12. De stelling van [belanghebbende] dat aan het afzien van deze aanspraken geen financiële transactie ten grondslag ligt en er geen voordeel is genoten miskent de feitelijke gang van zaken. Naast het afboeken van [belanghebbendes] pensioenaanspraak is immers ook zijn schuld aan de Holding afgeboekt. [Belanghebbende] heeft tegen de in rekening gebrachte revisie- en heffingsrente geen afzonderlijke grieven aangevoerd. Naar het oordeel van de rechtbank zijn deze bedragen overeenkomstig de wettelijke bepalingen en op juiste wijze berekend. Hetgeen voorts nog door of namens [belanghebbende] is aangevoerd behoeft verder geen bespreking.
De rechtbank verklaart het beroep ongegrond.”
Beoordeling van het hoger beroep
7.1.
De Rechtbank heeft het beroep terecht ongegrond verklaard. Het Hof maakt deze beslissing en de daartoe door de Rechtbank gebezigde gronden tot de zijne.
7.2.
In hoger beroep heeft belanghebbende nog aangevoerd dat hij in een nadeliger positie wordt geplaatst dan belastingplichtigen die onder het toekomstige, fiscale pensioenregime hun in eigen beheer opgebouwde pensioenaanspraken mogelijk kunnen afkopen (het voorstel Wet uitfasering pensioen in eigen beheer en overige fiscale maatregelen). Deze stelling – wat er overigens van zij – kan belanghebbende niet baten omdat zij niet is gebaseerd op huidig recht, maar op mogelijk toekomstig recht.
7.3.
Het vorenstaande leidt het Hof tot de slotsom dat het hoger beroep ongegrond is.
Beslissing
Het Gerechtshof bevestigt de uitspraak van de Rechtbank.
Deze uitspraak is vastgesteld door mr. J.J.J. Engel, mr. G.J. van Leijenhorst en mr. H.A.J. Kroon, in tegenwoordigheid van de griffier mr. J.W.P. van Oosten. De beslissing is op 29 maart 2017 in het openbaar uitgesproken.
aangetekend aan
partijen verzonden:
Zowel de belanghebbende als het daartoe bevoegde bestuursorgaan kan
binnen zes weken
na de verzenddatum van deze uitspraak beroep in cassatie instellen bij de Hoge Raad der Nederlanden. Daarbij moet het volgende in acht worden genomen:
1. Bij het beroepschrift wordt een kopie van deze uitspraak gevoegd.

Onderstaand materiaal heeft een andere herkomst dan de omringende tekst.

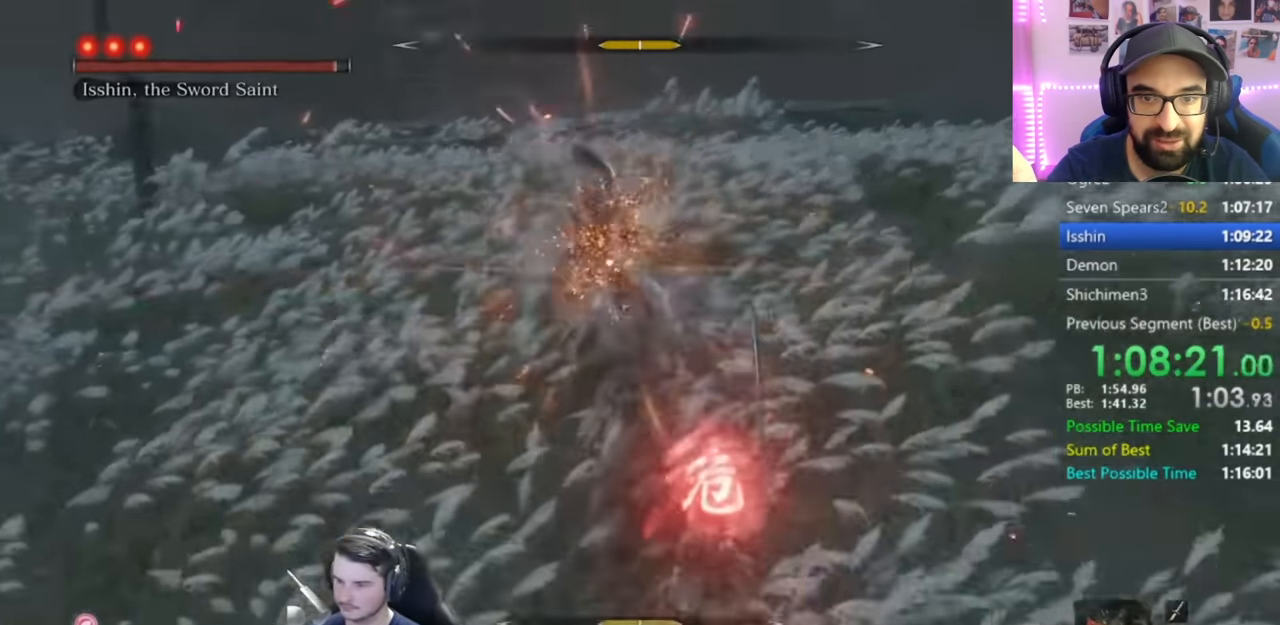
{"buttons": ["L1", "R1"], "left_stick": "center", "right_stick": "center", "events": [[134, "A", "down"], [234, "A", "up"], [267, "L1", "down"], [367, "R1", "down"], [434, "R1", "up"], [467, "R1", "down"]]}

2. Het beroepschrift wordt ondertekend en bevat ten minste:
- - de naam en het adres van de indiener;
- - de dagtekening;
- - de vermelding van de uitspraak waartegen het beroep in cassatie is gericht;
- - de gronden van het beroep in cassatie.
Het beroepschrift moet worden gezonden aan de Hoge Raad der Nederlanden (belastingkamer), Postbus 20303, 2500 EH Den Haag.
De partij die beroep in cassatie instelt is griffierecht verschuldigd en zal daarover bericht ontvangen van de griffier van de Hoge Raad. In het cassatieberoepschrift kan worden verzocht de wederpartij te veroordelen in de proceskosten.